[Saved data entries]
※
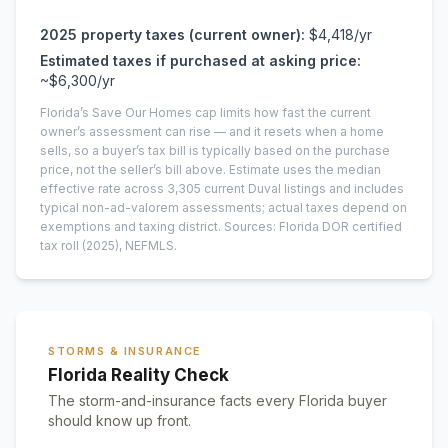
2025
property taxes (current owner):
$4,418
/yr
Estimated taxes if purchased at asking price:
~
$6,300
/yr
Florida’s Save Our Homes cap limits how fast the current
owner’s assessment can rise — and it resets when a home
sells, so a buyer’s tax bill is typically based on the purchase
price, not the seller’s bill above.
Estimate uses the median
effective rate across
3,305
current
Duval
listings and includes
typical non-ad-valorem assessments; actual taxes depend on
exemptions and taxing district.
Sources: Florida DOR certified
tax roll
(2025)
, NEFMLS.
STORMS & INSURANCE
Florida Reality Check
The storm-and-insurance facts every Florida buyer
should know up front.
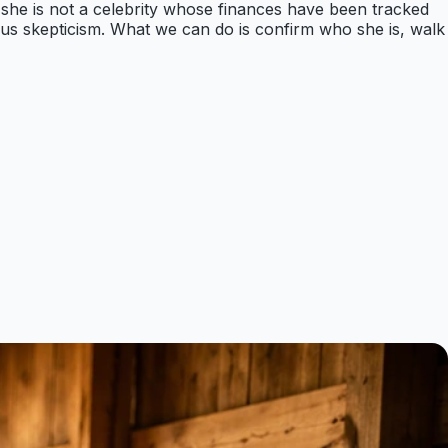
t she is not a celebrity whose finances have been tracked
erious skepticism. What we can do is confirm who she is, walk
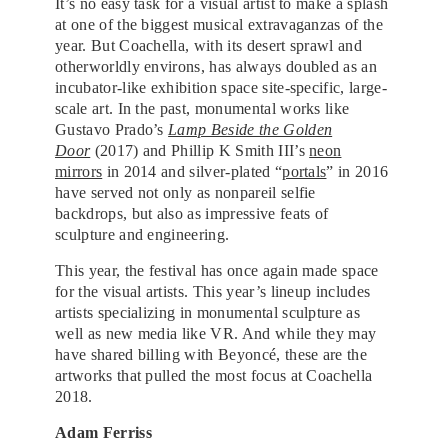
It’s no easy task for a visual artist to make a splash
at one of the biggest musical extravaganzas of the
year. But Coachella, with its desert sprawl and
otherworldly environs, has always doubled as an
incubator-like exhibition space site-specific, large-
scale art. In the past, monumental works like
Gustavo Prado’s
Lamp Beside the Golden
Door
(2017) and Phillip K Smith III’s
neon
mirrors
in 2014 and silver-plated “
portals
” in 2016
have served not only as nonpareil selfie
backdrops, but also as impressive feats of
sculpture and engineering.
This year, the festival has once again made space
for the visual artists. This year’s lineup includes
artists specializing in monumental sculpture as
well as new media like VR. And while they may
have shared billing with Beyoncé, these are the
artworks that pulled the most focus at Coachella
2018.
Adam Ferriss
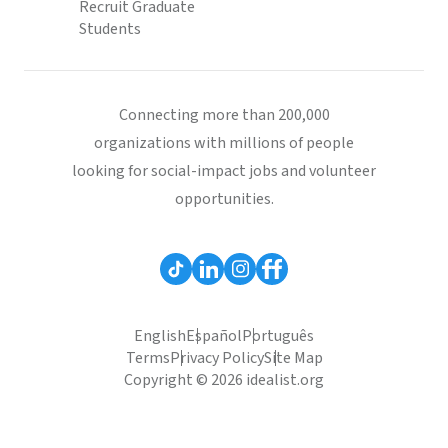
Recruit Graduate
Students
Connecting more than 200,000
organizations with millions of people
looking for social-impact jobs and volunteer
opportunities.
English
Español
Português
Terms
Privacy Policy
Site Map
Copyright © 2026 idealist.org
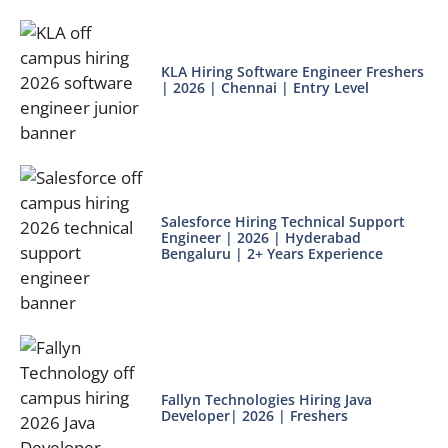
KLA Hiring Software Engineer Freshers
| 2026 | Chennai | Entry Level
Salesforce Hiring Technical Support
Engineer | 2026 | Hyderabad
Bengaluru | 2+ Years Experience
Fallyn Technologies Hiring Java
Developer| 2026 | Freshers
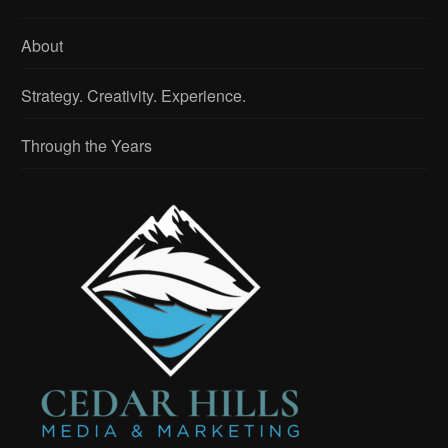
About
Strategy. Creativity. Experience.
Through the Years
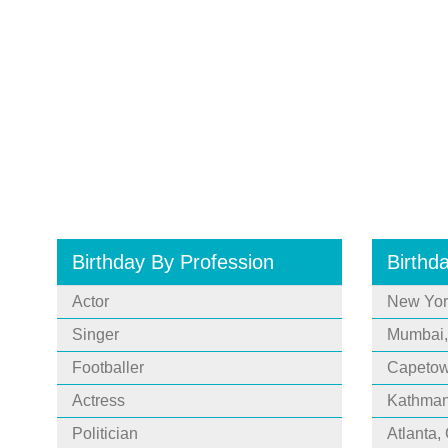
Birthday By Profession
Birthd
Actor
New Yor
Singer
Mumbai,
Footballer
Capetown
Actress
Kathman
Politician
Atlanta,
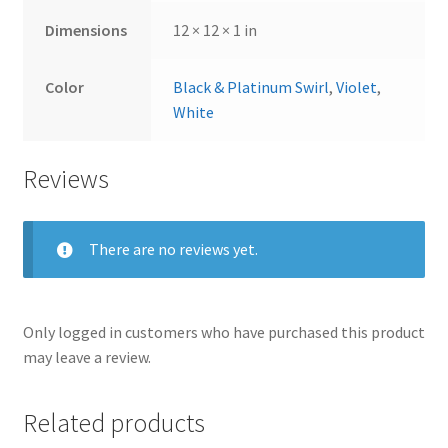
Dimensions
12 × 12 × 1 in
Color
Black & Platinum Swirl
,
Violet
,
White
Reviews
There are no reviews yet.
Only logged in customers who have purchased this product
may leave a review.
Related products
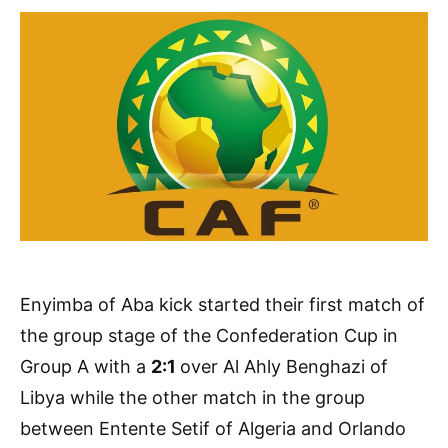
Enyimba of Aba kick started their first match of
the group stage of the Confederation Cup in
Group A with a
2:1
over Al Ahly Benghazi of
Libya while the other match in the group
between Entente Setif of Algeria and Orlando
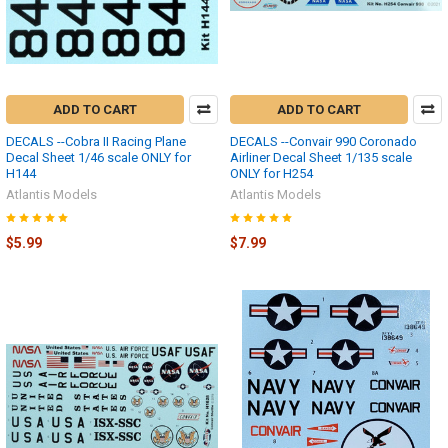
ADD TO CART
ADD TO CART
DECALS --Cobra II Racing Plane
DECALS --Convair 990 Coronado
Decal Sheet 1/46 scale ONLY for
Airliner Decal Sheet 1/135 scale
H144
ONLY for H254
Atlantis Models
Atlantis Models
$5.99
$7.99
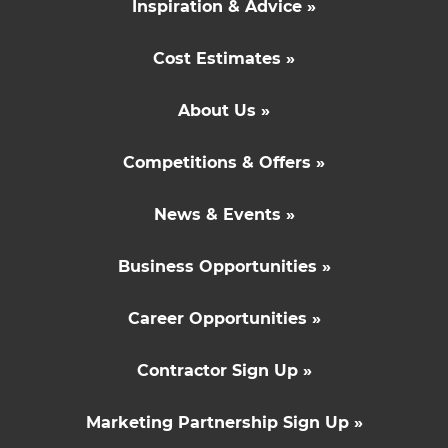
Inspiration & Advice »
Cost Estimates »
About Us »
Competitions & Offers »
News & Events »
Business Opportunities »
Career Opportunities »
Contractor Sign Up »
Marketing Partnership Sign Up »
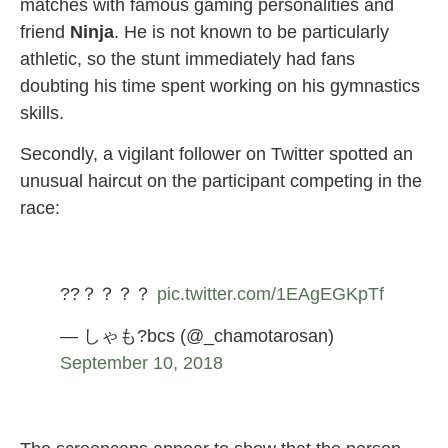
matches with famous gaming personalities and
friend
Ninja
. He is not known to be particularly
athletic, so the stunt immediately had fans
doubting his time spent working on his gymnastics
skills.
Secondly, a vigilant follower on Twitter spotted an
unusual haircut on the participant competing in the
race:
??？？？？
pic.twitter.com/1EAgEGKpTf
— しゃも?bcs (@_chamotarosan)
September 10, 2018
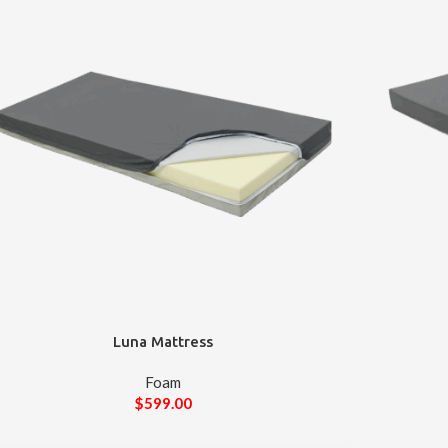
Luna Mattress
Foam
$
599.00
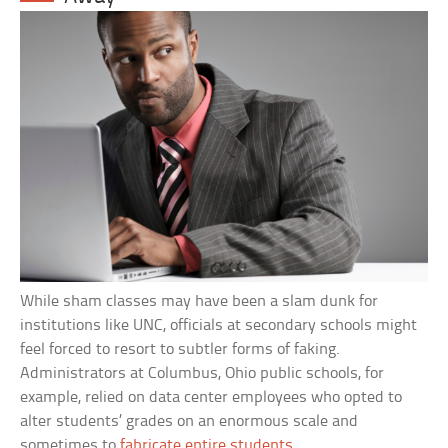
While sham classes may have been a slam dunk for
institutions like UNC, officials at secondary schools might
feel forced to resort to subtler forms of faking.
Administrators at Columbus, Ohio public schools, for
example, relied on data center employees who opted to
alter students’ grades on an enormous scale and
sometimes to
fabricate entire students
.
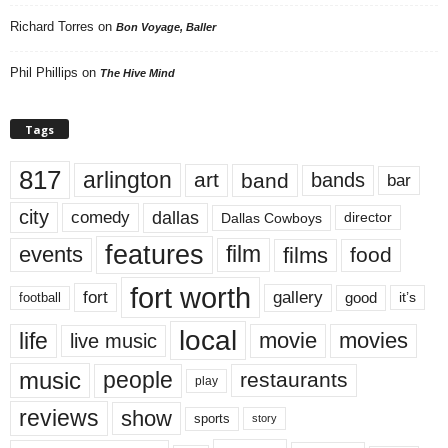
Richard Torres
on
Bon Voyage, Baller
Phil Phillips
on
The Hive Mind
Tags
817
arlington
art
band
bands
bar
city
dallas
comedy
Dallas Cowboys
director
features
events
film
films
food
fort worth
fort
gallery
good
it’s
football
local
life
movie
movies
live music
music
people
restaurants
play
reviews
show
sports
story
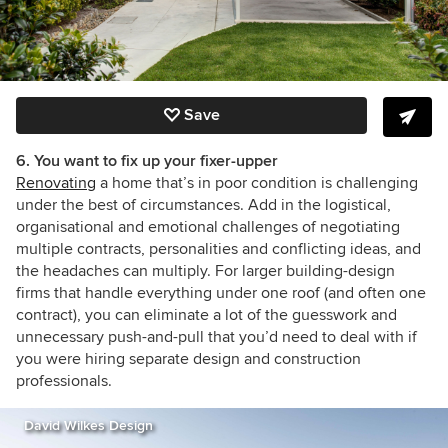
Save
6. You want to fix up your fixer-upper
Renovating
a home that’s in poor condition is challenging
under the best of circumstances. Add in the logistical,
organisational and emotional challenges of negotiating
multiple contracts, personalities and conflicting ideas, and
the headaches can multiply. For larger building-design
firms that handle everything under one roof (and often one
contract), you can eliminate a lot of the guesswork and
unnecessary push-and-pull that you’d need to deal with if
you were hiring separate design and construction
professionals.
David Wilkes Design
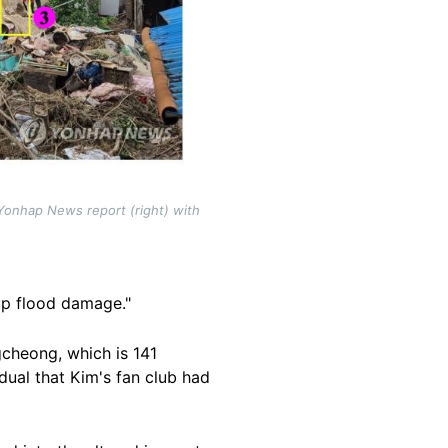
Yonhap News report (right) with
 up flood damage."
cheong, which is 141
dual that Kim's fan club had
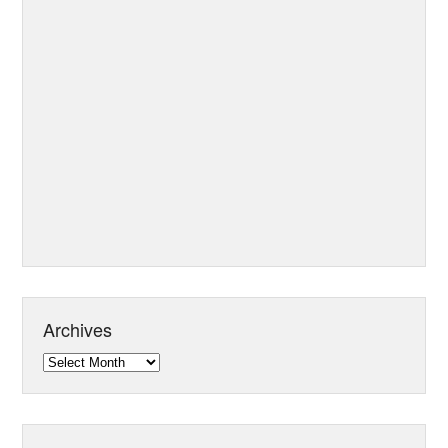
Archives
Archives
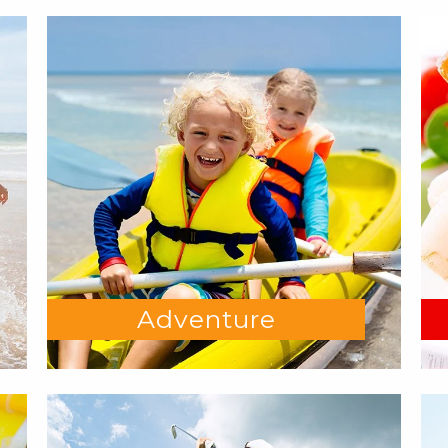
Adventure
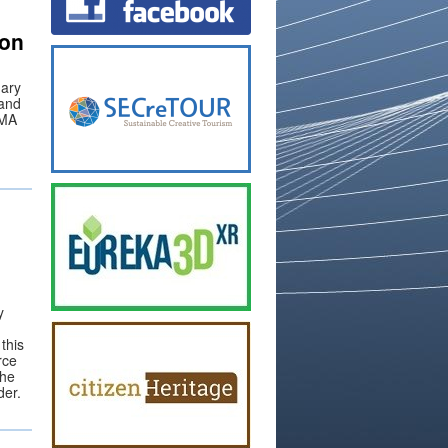
on
nary
 and
RMA
y
this
rce
the
der.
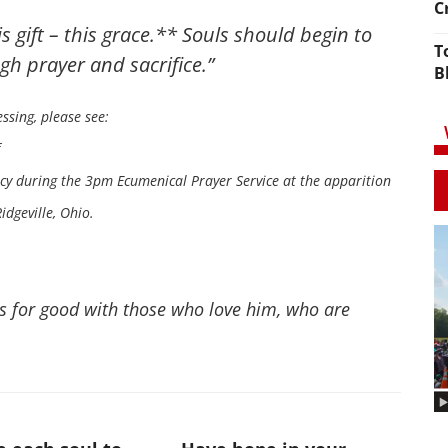
C
s gift – this grace.** Souls should begin to
T
gh prayer and sacrifice.”
B
ssing, please see:
rcy during the 3pm Ecumenical Prayer Service at the apparition
dgeville, Ohio.
s for good with those who love him, who are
※
- WHAT YOU SHOULD DO -
Reproduce the text of every item above, changing each "Coachella" to "Coachella Valley Music and Arts Festival" and leaving everything else untouched. Leave the pictures out of your answer.

- OUTPUT BELOW -
2025
property taxes (current owner):
$4,418
/yr
Estimated taxes if purchased at asking price:
~
$6,300
/yr
Florida’s Save Our Homes cap limits how fast the current
owner’s assessment can rise — and it resets when a home
sells, so a buyer’s tax bill is typically based on the purchase
price, not the seller’s bill above.
Estimate uses the median
effective rate across
3,305
current
Duval
listings and includes
typical non-ad-valorem assessments; actual taxes depend on
exemptions and taxing district.
Sources: Florida DOR certified
tax roll
(2025)
, NEFMLS.
STORMS & INSURANCE
Florida Reality Check
The storm-and-insurance facts every Florida buyer
should know up front.
t she is not a celebrity whose finances have been tracked
erious skepticism. What we can do is confirm who she is, walk
It’s no easy task for a visual artist to make a splash
at one of the biggest musical extravaganzas of the
year. But Coachella Valley Music and Arts Festival, with its desert sprawl and
otherworldly environs, has always doubled as an
incubator-like exhibition space site-specific, large-
scale art. In the past, monumental works like
Gustavo Prado’s
Lamp Beside the Golden
Door
(2017) and Phillip K Smith III’s
neon
mirrors
in 2014 and silver-plated “
portals
” in 2016
have served not only as nonpareil selfie
backdrops, but also as impressive feats of
sculpture and engineering.
This year, the festival has once again made space
for the visual artists. This year’s lineup includes
artists specializing in monumental sculpture as
well as new media like VR. And while they may
have shared billing with Beyoncé, these are the
artworks that pulled the most focus at Coachella Valley Music and Arts Festival
2018.
Adam Ferriss
Recruit Graduate
Students
Connecting more than 200,000
organizations with millions of people
looking for social-impact jobs and volunteer
opportunities.
English
Español
Português
Terms
Privacy Policy
Site Map
Copyright © 2026 idealist.org
KLA Hiring Software Engineer Freshers
| 2026 | Chennai | Entry Level
Salesforce Hiring Technical Support
Engineer | 2026 | Hyderabad
Bengaluru | 2+ Years Experience
Fallyn Technologies Hiring Java
Developer| 2026 | Freshers
About
Strategy. Creativity. Experience.
Through the Years
Birthday By Profession
Birthd
Actor
New Yor
Singer
Mumbai,
Footballer
Capetown
Actress
Kathman
Politician
Atlanta,
Dimensions
12 × 12 × 1 in
Color
Black & Platinum Swirl
,
Violet
,
White
Reviews
There are no reviews yet.
Only logged in customers who have purchased this product
may leave a review.
Related products
Enyimba of Aba kick started their first match of
the group stage of the Confederation Cup in
Group A with a
2:1
over Al Ahly Benghazi of
Libya while the other match in the group
between Entente Setif of Algeria and Orlando
ADD TO CART
ADD TO CART
DECALS --Cobra II Racing Plane
DECALS --Convair 990 Coronado
Decal Sheet 1/46 scale ONLY for
Airliner Decal Sheet 1/135 scale
H144
ONLY for H254
Atlantis Models
Atlantis Models
$5.99
$7.99
Inspiration & Advice »
Cost Estimates »
About Us »
Competitions & Offers »
News & Events »
Business Opportunities »
Career Opportunities »
Contractor Sign Up »
Marketing Partnership Sign Up »
matches with famous gaming personalities and
friend
Ninja
. He is not known to be particularly
athletic, so the stunt immediately had fans
doubting his time spent working on his gymnastics
skills.
Secondly, a vigilant follower on Twitter spotted an
unusual haircut on the participant competing in the
race:
??？？？？
pic.twitter.com/1EAgEGKpTf
— しゃも?bcs (@_chamotarosan)
September 10, 2018
Luna Mattress
Foam
$
599.00
While sham classes may have been a slam dunk for
institutions like UNC, officials at secondary schools might
feel forced to resort to subtler forms of faking.
Administrators at Columbus, Ohio public schools, for
example, relied on data center employees who opted to
alter students’ grades on an enormous scale and
sometimes to
fabricate entire students
.
Richard Torres
on
Bon Voyage, Baller
Phil Phillips
on
The Hive Mind
Tags
817
arlington
art
band
bands
bar
city
dallas
comedy
Dallas Cowboys
director
features
events
film
films
food
fort worth
fort
gallery
good
it’s
football
local
life
movie
movies
live music
music
people
restaurants
play
reviews
show
sports
story
Save
6. You want to fix up your fixer-upper
Renovating
a home that’s in poor condition is challenging
under the best of circumstances. Add in the logistical,
organisational and emotional challenges of negotiating
multiple contracts, personalities and conflicting ideas, and
the headaches can multiply. For larger building-design
firms that handle everything under one roof (and often one
contract), you can eliminate a lot of the guesswork and
unnecessary push-and-pull that you’d need to deal with if
you were hiring separate design and construction
professionals.
David Wilkes Design
Yonhap News report (right) with
 up flood damage."
cheong, which is 141
dual that Kim's fan club had
Archives
Archives
Adventure
on
nary
 and
RMA
y
this
rce
the
der.
C
s gift – this grace.** Souls should begin to
T
gh prayer and sacrifice.”
B
ssing, please see:
rcy during the 3pm Ecumenical Prayer Service at the apparition
dgeville, Ohio.
s for good with those who love him, who are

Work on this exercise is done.